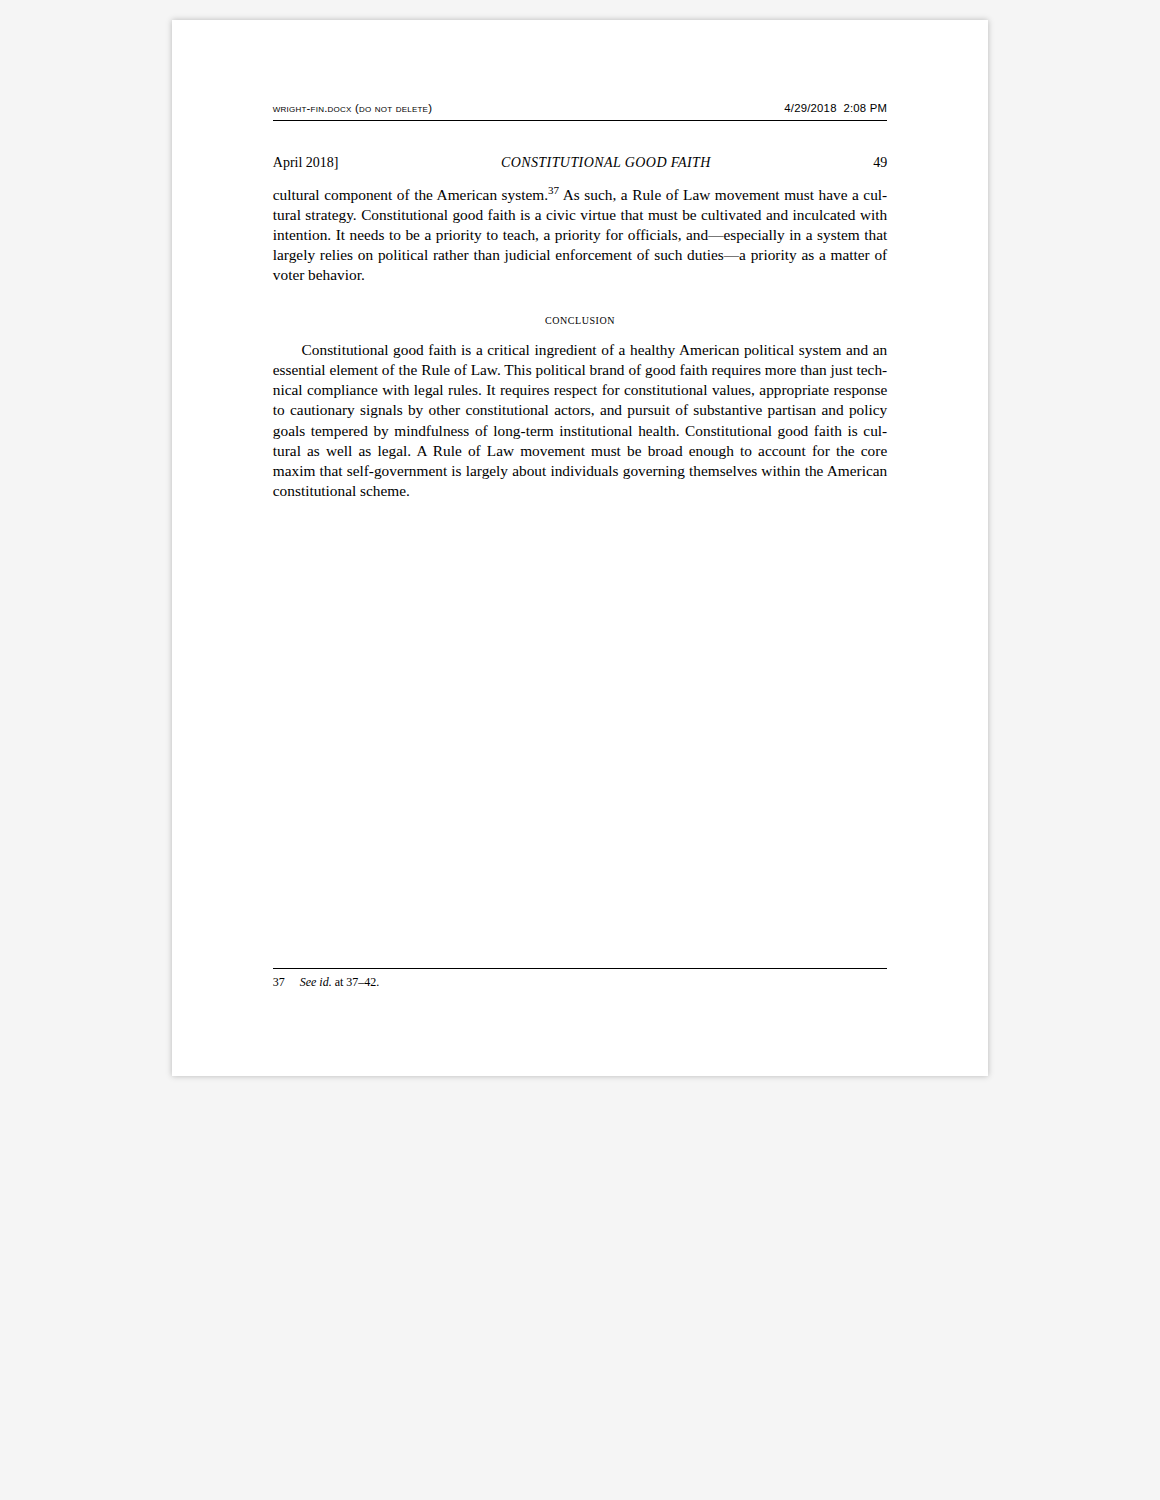Wright-fin.docx (Do Not Delete) 4/29/2018 2:08 PM
April 2018] Constitutional Good Faith 49
cultural component of the American system.37 As such, a Rule of Law movement must have a cultural strategy. Constitutional good faith is a civic virtue that must be cultivated and inculcated with intention. It needs to be a priority to teach, a priority for officials, and—especially in a system that largely relies on political rather than judicial enforcement of such duties—a priority as a matter of voter behavior.
Conclusion
Constitutional good faith is a critical ingredient of a healthy American political system and an essential element of the Rule of Law. This political brand of good faith requires more than just technical compliance with legal rules. It requires respect for constitutional values, appropriate response to cautionary signals by other constitutional actors, and pursuit of substantive partisan and policy goals tempered by mindfulness of long-term institutional health. Constitutional good faith is cultural as well as legal. A Rule of Law movement must be broad enough to account for the core maxim that self-government is largely about individuals governing themselves within the American constitutional scheme.
37 See id. at 37–42.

• **Task statement**: Exact copy, no pictures: return the entries word for word.

• **Task output**:
Wright-fin.docx (Do Not Delete) 4/29/2018 2:08 PM
April 2018] Constitutional Good Faith 49
cultural component of the American system.37 As such, a Rule of Law movement must have a cultural strategy. Constitutional good faith is a civic virtue that must be cultivated and inculcated with intention. It needs to be a priority to teach, a priority for officials, and—especially in a system that largely relies on political rather than judicial enforcement of such duties—a priority as a matter of voter behavior.
Conclusion
Constitutional good faith is a critical ingredient of a healthy American political system and an essential element of the Rule of Law. This political brand of good faith requires more than just technical compliance with legal rules. It requires respect for constitutional values, appropriate response to cautionary signals by other constitutional actors, and pursuit of substantive partisan and policy goals tempered by mindfulness of long-term institutional health. Constitutional good faith is cultural as well as legal. A Rule of Law movement must be broad enough to account for the core maxim that self-government is largely about individuals governing themselves within the American constitutional scheme.
37 See id. at 37–42.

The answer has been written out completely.